This is a guest post from Jeff Simpson, a Senior Software Engineer and resident biking badass here at VictorOps.
Who is Jeff?
Over the course of his 20-year career, Jeff has showed aptitude for Unix sysadmin and the packaging of software. Because of this, he’s had no choice but to fall into a DevOps methodology. It’s always been ad-hoc and never formal but he seems to be the one to get the deployment going on the dev end.
He was using Chef at a previous job but is pretty excited as the VictorOps team has recently migrated to Puppet from CFEngine. Using Puppet allows for more flexibility since it was created in Ruby. Additionally, Puppet has a repository of policies, an engaged community that loves to contribute and good documentation.
The main challenge for the VictorOps stack is the bridge between Puppet-managed configuration for the VO app itself. This is where most of the errors occur and the most critical part relative to deployment. Everything else is testable using VAGRANT but Jeff is hoping to move more towards using Puppet itself to orchestrate releases.
While Jeff has never been officially on-call at other jobs before, his career history is comprised of working at start-ups, which means that everyone is always unofficially on-call. If there’s a large enough team, it’s not really a big deal.

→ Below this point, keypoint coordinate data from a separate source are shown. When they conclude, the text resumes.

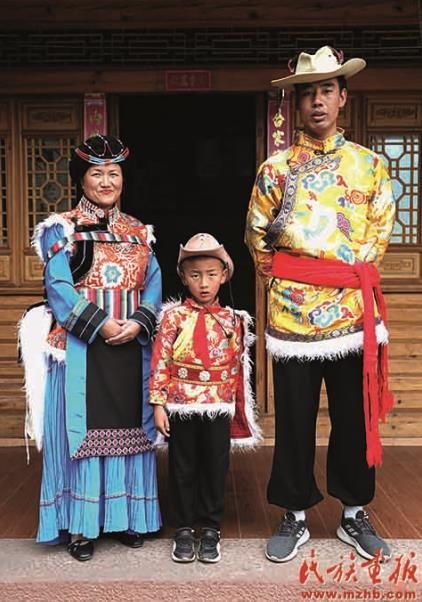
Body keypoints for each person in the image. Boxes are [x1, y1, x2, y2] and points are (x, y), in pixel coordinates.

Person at [245, 46, 396, 563]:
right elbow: (257, 236)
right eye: (307, 92)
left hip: (352, 311)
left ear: (343, 97)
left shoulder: (370, 166)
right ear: (295, 102)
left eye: (326, 90)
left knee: (354, 417)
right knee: (295, 419)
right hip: (293, 312)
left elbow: (378, 233)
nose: (317, 101)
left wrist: (342, 279)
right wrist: (291, 282)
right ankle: (294, 513)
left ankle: (353, 512)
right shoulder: (276, 168)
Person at [19, 135, 162, 561]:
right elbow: (58, 287)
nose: (106, 182)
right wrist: (101, 324)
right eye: (97, 173)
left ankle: (128, 519)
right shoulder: (61, 228)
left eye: (114, 173)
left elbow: (153, 284)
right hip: (80, 347)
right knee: (79, 436)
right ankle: (80, 528)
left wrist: (139, 322)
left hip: (130, 346)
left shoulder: (139, 232)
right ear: (81, 179)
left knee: (132, 433)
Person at [149, 233, 261, 563]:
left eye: (211, 274)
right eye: (195, 275)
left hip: (218, 406)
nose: (203, 283)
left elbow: (239, 369)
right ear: (183, 277)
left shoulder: (233, 320)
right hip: (181, 405)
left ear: (224, 275)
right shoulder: (172, 318)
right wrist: (158, 404)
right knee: (182, 467)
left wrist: (238, 409)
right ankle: (184, 527)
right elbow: (160, 361)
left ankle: (211, 527)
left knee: (215, 466)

The only real problem that Jeff sees about being on-call is that occasionally he forgets that he’s actually on-call. He recalls a time when he was up in the mountains, riding bikes at night, at least an hour from home, when he remembered that he was on-call. Fortunately, there weren’t any big firefights that night but Jeff would love to see an out-of-range notification in VictorOps that alerts you when you’ve traveled somewhere that limits connectivity or might cause you to miss an incident escalation.

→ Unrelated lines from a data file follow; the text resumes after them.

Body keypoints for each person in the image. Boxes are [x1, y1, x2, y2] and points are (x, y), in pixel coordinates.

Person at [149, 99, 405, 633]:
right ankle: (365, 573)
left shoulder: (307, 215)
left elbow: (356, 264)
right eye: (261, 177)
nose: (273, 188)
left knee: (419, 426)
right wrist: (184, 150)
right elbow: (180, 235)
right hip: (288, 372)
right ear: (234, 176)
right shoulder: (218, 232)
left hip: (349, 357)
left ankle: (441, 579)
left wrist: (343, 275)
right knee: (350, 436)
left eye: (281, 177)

When I asked Jeff about devs who don’t want to carry the pager, his response…”Are there any who really want to?”
How does it work here?
At VictorOps (as with DevOps itself), there is a team approach to everything that goes on. Mike, our Senior Director of IT, is steering the direction and facilitating the system itself. He is in charge of configuration management, has built out the generic Puppet plumbing with base policies, takes care of Ubuntu installation and all other issues that arise when setting up additional data centers. But it’s the developers that fill out the last details: knowing what versions & tools the platform server needs, tying in some of the plumbing with the app, database configuration and helping with replication.
To add value to our monitoring set-up, we’ve also started using Rearview. Jeff wrote a Scala version which feeds off graphite data and sends an alert when a certain number of events pass a predetermined threshold. It’s a matter of passive monitoring versus Nagios, which is an example of active monitoring. Rearview isn’t directly reaching into an app to get data (hence, the passive monitoring) but with scripts wired into Nagios, the program can make sure clusters are healthy, check specific orgs and provide a continuous feed of alerts that we’re monitoring. Basically, Rearview insures that we have good end-to-end alert processing. This is key when doing a deployment because if you break alert processing, that’s not a good thing.
“At VictorOps, I think we’re doing a good job at DevOps. I just hope we don’t need to use our product much.”